▶ _TEXT FOR ANALYSIS_
'''
ESP-IDF integrates tools for requesting :ref:`heap information <heap-information>`, :ref:`detecting heap corruption <heap-corruption>`, and :ref:`tracing memory leaks <heap-tracing>`. These can help track down memory-related bugs.
-:cpp:func:`xPortGetFreeHeapSize` is a FreeRTOS function which returns the number of free bytes in the (data memory) heap. This is equivalent to calling ``heap_caps_get_free_size(MALLOC_CAP_8BIT)``.
-:cpp:func:`heap_caps_get_free_size` can also be used to return the current free memory for different memory capabilities.
-:cpp:func:`heap_caps_get_largest_free_block` can be used to return the largest free block in the heap. This is the largest single allocation which is currently possible. Tracking this value and comparing to total free heap allows you to detect heap fragmentation.
-:cpp:func:`xPortGetMinimumEverFreeHeapSize` and the related :cpp:func:`heap_caps_get_minimum_free_size` can be used to track the heap "low water mark" since boot.
-:cpp:func:`heap_caps_get_info` returns a :cpp:class:`multi_heap_info_t` structure which contains the information from the above functions, plus some additional heap-specific data (number of allocations, etc.).
-:cpp:func:`heap_caps_print_heap_info` prints a summary to stdout of the information returned by :cpp:func:`heap_caps_get_info`.
-:cpp:func:`heap_caps_dump` and :cpp:func:`heap_caps_dump_all` will output detailed information about the structure of each block in the heap. Note that this can be large amount of output.
'''
▶ _Records from a dataset_
'''
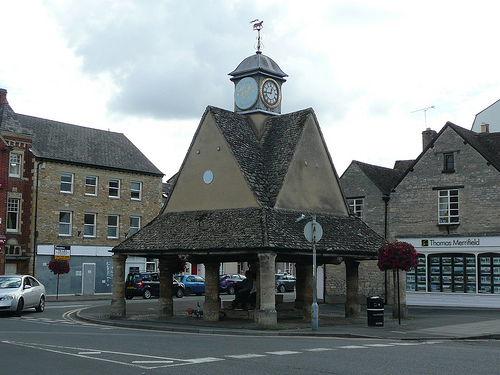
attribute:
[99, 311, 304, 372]
road — paved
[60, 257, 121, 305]
door — gray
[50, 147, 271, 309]
building — brown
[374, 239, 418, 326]
tree — young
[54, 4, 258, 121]
rain cloud — grey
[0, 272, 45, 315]
car — silver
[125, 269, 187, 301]
car — small, black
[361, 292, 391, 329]
can — black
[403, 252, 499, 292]
window — display window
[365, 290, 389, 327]
receptical — trash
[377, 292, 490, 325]
sidewalk — concrete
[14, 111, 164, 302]
building — brick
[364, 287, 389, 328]
can — black, garbage can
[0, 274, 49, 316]
car — white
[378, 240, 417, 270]
leaves — red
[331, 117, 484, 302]
building — brown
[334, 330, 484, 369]
road — paved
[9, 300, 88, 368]
road — paved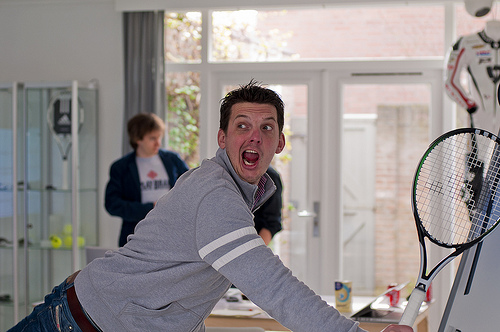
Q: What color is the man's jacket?
A: Grey.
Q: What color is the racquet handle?
A: White.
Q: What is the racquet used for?
A: Tennis.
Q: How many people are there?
'''
▶ _WORK ITEM 1_
In the heap debugging overview, rewrite the part starting at "ESP-IDF integrates tools" and ending at "detect heap fragmentation.", substituting "memory fragmentation" for "heap fragmentation".
▶ _WORK ITEM 2_
Give a two-sentence summary of the heap debugging overview.
▶ _WORK ITEM 3_
Write what comes next in the heap debugging overview, picking up after its final sentence.

▶ _EXERCISE OUTPUT 1_
ESP-IDF integrates tools for requesting :ref:`heap information <heap-information>`, :ref:`detecting heap corruption <heap-corruption>`, and :ref:`tracing memory leaks <heap-tracing>`. These can help track down memory-related bugs.
-:cpp:func:`xPortGetFreeHeapSize` is a FreeRTOS function which returns the number of free bytes in the (data memory) heap. This is equivalent to calling ``heap_caps_get_free_size(MALLOC_CAP_8BIT)``.
-:cpp:func:`heap_caps_get_free_size` can also be used to return the current free memory for different memory capabilities.
-:cpp:func:`heap_caps_get_largest_free_block` can be used to return the largest free block in the heap. This is the largest single allocation which is currently possible. Tracking this value and comparing to total free heap allows you to detect memory fragmentation.

▶ _EXERCISE OUTPUT 2_
ESP-IDF integrates tools for requesting heap information, detecting heap corruption, and tracing memory leaks, which can help track down memory-related bugs. Its functions report the free heap size, the largest free block, and the minimum free size since boot, return or print a summary structure, and output detailed information about each block in the heap.

▶ _EXERCISE OUTPUT 3_
The heap implementation (``multi_heap.c``, etc.) includes a lot of assertions which will fail if the heap memory is corrupted. To detect heap corruption most effectively, ensure that assertions are enabled in the project configuration menu under ``Compiler options`` -> :ref:`CONFIG_COMPILER_OPTIMIZATION_ASSERTION_LEVEL`.
If a heap integrity assertion fails, a line will be printed like ``CORRUPT HEAP: multi_heap.c:225 detected at 0x3ffbb71c``. The memory address which is printed is the address of the heap structure which has corrupt content.
It's also possible to manually check heap integrity by calling :cpp:func:`heap_caps_check_integrity_all` or related functions. This function checks all of requested heap memory for integrity, and can be used even if assertions are disabled. If the integrity check prints an error, it will also contain the address(es) of corrupt heap structures.
Users can use :cpp:func:`heap_caps_register_failed_alloc_callback` to register a callback that will be invoked every time a allocation
operation fails.
Additionaly user can enable a generation of a system abort if allocation operation fails by following the steps below:
- In the project configuration menu, navigate to ``Component config`` -> ``Heap Memory Debugging`` and select ``Abort if memory allocation fails`` option (see :ref:`CONFIG_HEAP_ABORT_WHEN_ALLOCATION_FAILS`).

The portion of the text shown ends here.